Sirenas

Sirenas

Hay pocos cuentos de amigos de las hadas que son tan cautivadores como los que se ocupan de la sirena, esas divinidades que habitan el océano que son mitad humanas y mitad peces. Aunque hay tritones, la mayor fascinación siempre ha estado en la sirena, con su mitad superior una mujer hermosa y su mitad inferior la de un pez. Tradicionalmente, la sirena también está dotada de una encantadora voz para cantar, que se puede utilizar para advertir a los marineros de tormentas cercanas o rocas dentadas. O, en muchas de las historias antiguas, la seductora canción de sirena de las sirenas atrae a los marineros hacia las rocas dentadas y hacia su muerte. Al igual que con todas las "personas del medio", las sirenas pueden ser agentes del bien o de la destrucción.

Al igual que en el folclore del selkie, a veces las sirenas se enamoran de los humanos y pueden desembarcar en forma humana y vivir en la tierra durante muchos años. Incluso pueden tener hijos con sus maridos humanos. Pero en todos estos cuentos de mercreatures y compañeros humanos, la sirena anhela volver al mar, y un día dejará su familia humana y lo hará.

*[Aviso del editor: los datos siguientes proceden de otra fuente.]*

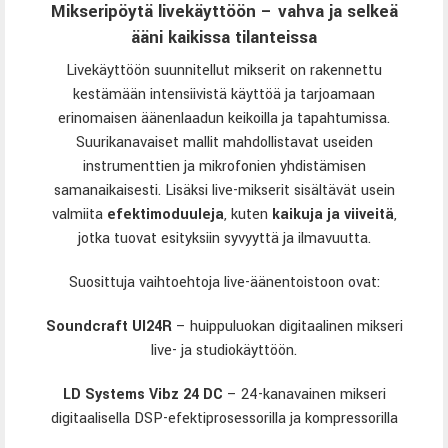
Mikseripöytä livekäyttöön – vahva ja selkeä
ääni kaikissa tilanteissa
Livekäyttöön suunnitellut mikserit on rakennettu
kestämään intensiivistä käyttöä ja tarjoamaan
erinomaisen äänenlaadun keikoilla ja tapahtumissa.
Suurikanavaiset mallit mahdollistavat useiden
instrumenttien ja mikrofonien yhdistämisen
samanaikaisesti. Lisäksi live-mikserit sisältävät usein
valmiita
efektimoduuleja
, kuten
kaikuja ja viiveitä
,
jotka tuovat esityksiin syvyyttä ja ilmavuutta.
Suosittuja vaihtoehtoja live-äänentoistoon ovat:
Soundcraft UI24R
– huippuluokan digitaalinen mikseri
live- ja studiokäyttöön.
LD Systems Vibz 24 DC
– 24-kanavainen mikseri
digitaalisella DSP-efektiprosessorilla ja kompressorilla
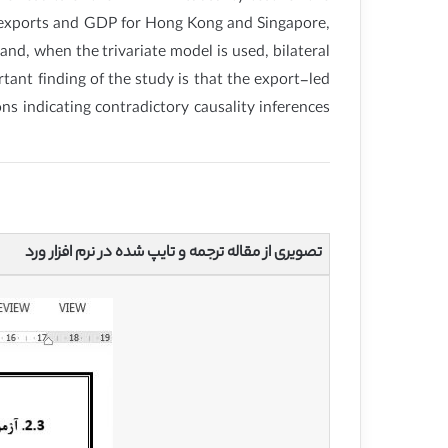
en exports and GDP for Hong Kong and Singapore,
nd, when the trivariate model is used, bilateral
rtant finding of the study is that the export-led
ns indicating contradictory causality inferences
تصویری از مقاله ترجمه و تایپ شده در نرم افزار ورد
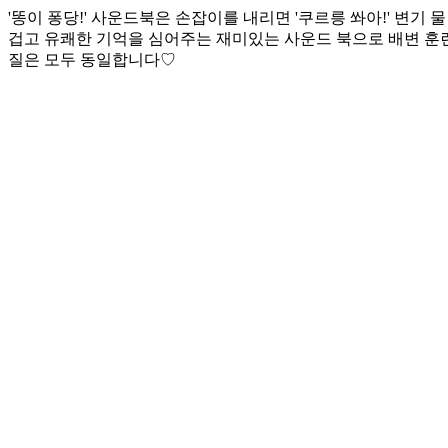
'똥이 퐁당!' 사운드북은 손잡이를 내리면 '쿠르릉 쏴아!' 변기
겁고 유쾌한 기억을 심어주는 재미있는 사운드 북으로 배변 훈련
질은 모두 동일합니다♡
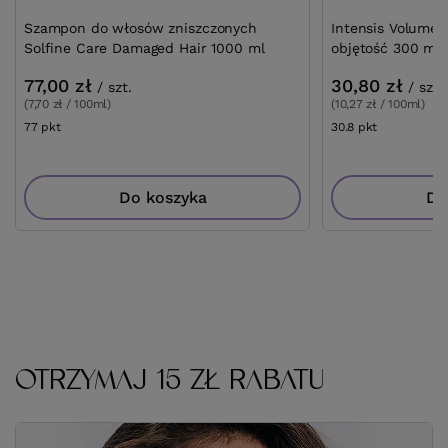
Szampon do włosów zniszczonych
Intensis Volume 
Solfine Care Damaged Hair 1000 ml
objętość 300 ml 
77,00 zł
30,80 zł
/
szt.
/
szt.
(7,70 zł / 100ml)
(10,27 zł / 100ml)
77
pkt
punktów
30.8
pkt
punktów
Do koszyka
Do
OTRZYMAJ 15 ZŁ RABATU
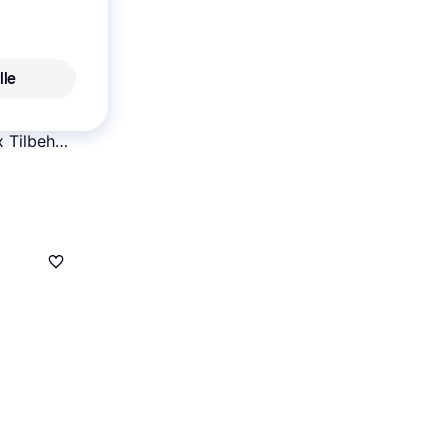
lle
ya 100
x Tilbehør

El Ceasg es un tipo de sirena que frecuenta los lagos de las tierras altas escocesas. Su parte superior del cuerpo y rasgos faciales son los de una mujer bella y bien dotada, pero su mitad inferior es la de un salmón grande. Como la mayoría de los seres sobrenaturales, el Ceasg es de naturaleza dual. Si un joven apuesto debe captar su atención y tratarla bien, ella puede asumir la forma humana y casarse con él, al mismo tiempo que le concede tres deseos que pueden enriquecerlos. Si siente que no le han respetado o tratado mal, puede usar su belleza para atraer a un pescador a la parte más profunda del lago y ahogarlo.

En el lago Tanganyika, en el pequeño país de Burundi, en el este de África, el Mambu-mutu es una especie de sirena clásica, mitad mujer atractiva y mitad pez grande. En su caso, sin embargo, a ella no le gustan los humanos, y su única intención es arrastrarlos por debajo de la superficie del lago y chuparles la sangre.

En el folclore estonio, los Naj son demonios acuáticos que cambian de forma y que caminan libremente en la tierra como jóvenes o mujeres hermosas que atraen a sus víctimas con el sonido de su dulce y seductor canto. Una vez que han encantado a sus víctimas, los llevan al río, al lago o al océano y los atraen a tumbas acuáticas.

El Nix es una entidad particularmente desagradable que cambia de forma y que, como todas las personas de las hadas, adora bailar. Según el folclore alemán, los Nix se sienten atraídos por el sonido de la música en ferias, carnavales o conciertos al aire libre, y aparecen como hombres o mujeres atractivas que cautivan al público humano con su habilidad y gracia en la pista de baile. Una vez que han atraído a un humano encantado para que se les una al borde del agua con la promesa de un coqueteo romántico, se revelan como hadas feas y de piel verde que arrastran a sus víctimas al agua y mueren ahogándose.